Fast-forward to the 1800s and British soldiers. They were downing quinquina as an anti-malaria medicine like no other. The only problem was the awful bitterness of the stuff. So they added soda water, sugar, and gin. The popularity of tonic and the Gin and Tonic exploded from there.

Soda Water

Soda water is an effervescent beverage consisting of water charged with carbon dioxide.

Soda water was invented by Joseph Priestley, the same person who discovered oxygen. It’s fair to say he had some pretty good ideas bubble up in his lifetime.

Priestley, inspired by the natural carbonation from beer and Champagne, isolated carbon dioxide and figured out how to put it into water. Voilà: soda water, a.k.a carbonated water, a.k.a regular water with bubbles. He won the Royal Society’s Copley Prize — the world’s oldest scientific prize — for his carbonated water.

Seltzer


Seltzer is a naturally effervescent mineral water containing common salt and small quantities of sodium, calcium, and magnesium carbonates.

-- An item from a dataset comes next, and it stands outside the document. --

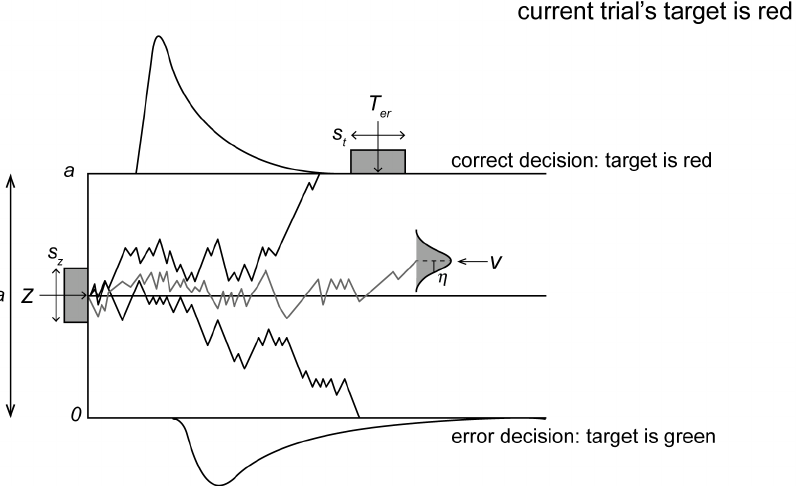
Figure 2. An Illustration of the Ratcliff Diffusion Model. Evidence starts accumulating at starting point z (inter-trial variation S z ). It accumulates with a drift rate mean of v and standard deviation of s (a scaling parameter not shown). The mean drift rate has an inter-trial variation of g . The evidence accumulates towards one of two decision thresholds, which are separated by the boundary separation a . An additional parameter is the non-decision time, T er (inter-trial variation S t ).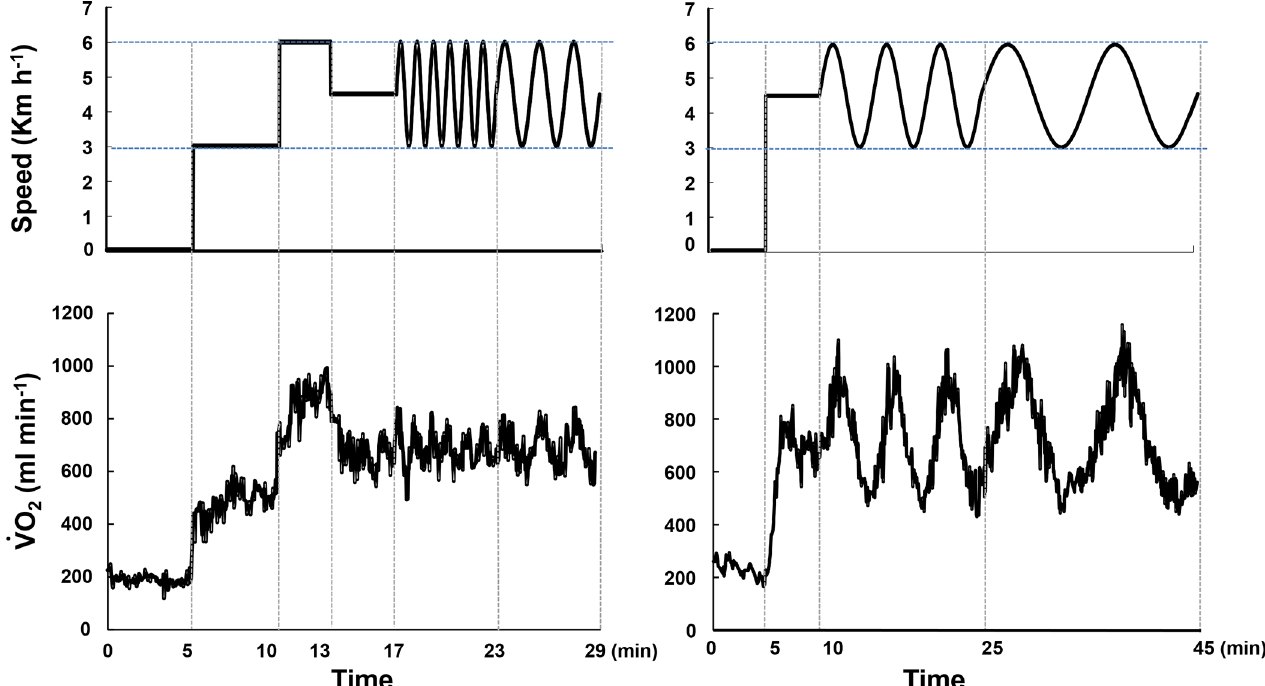
Fig 1. Walking protocol at sinusoidally changing speed following three different constant walking speeds. Treadmill walking was started after 5 min of rest, and consisted of 5 min at 3 km (cid:1) h −1 , 3 min at 6 km (cid:1) h −1 , and 4 min at 4.5 km (cid:1) h −1 for a total of 12 min of walking. After three consecutive exercises, the sinusoidal speed change between 3 and 6 km (cid:1) h −1 was controlled by a PC in four different periods (1, 2, 5, and 10 min) (upper panel). At the same time, the measured breath-by-breath _ VO 2 values were obtained (lower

If you live in Brooklyn, you’d be forgiven for thinking that LaCroix recently invented seltzer and the sparkling drink in general is some hot new invented trend. It’s not. There’s a whole book on the history and culture of seltzer by Barry Joseph called “Seltzertopia: The Effervescent Age.” In it, he talks about the spas in the German town Niederselters in the 1700s. Niederselters bottled the bubbly from their spa and sent it around the world. Americans got lazy with the town name and shortened it to seltzer.